### What is needed
Transcribe the records verbatim, images excluded.

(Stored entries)
▬▬▬▬▬▬▬▬▬▬
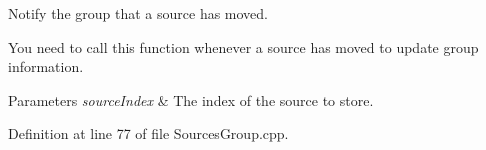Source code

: Notify the group that a source has moved. 

You need to call this function whenever a source has moved to update group information. 
\begin{DoxyParams}{Parameters}
{\em source\-Index} & The index of the source to store. \\
\hline
\end{DoxyParams}


Definition at line 77 of file Sources\-Group.\-cpp.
▬▬▬▬▬▬▬▬▬▬
### Expected answer
Source code

: Notify the group that a source has moved. 

You need to call this function whenever a source has moved to update group information. 
\begin{DoxyParams}{Parameters}
{\em source\-Index} & The index of the source to store. \\
\hline
\end{DoxyParams}


Definition at line 77 of file Sources\-Group.\-cpp.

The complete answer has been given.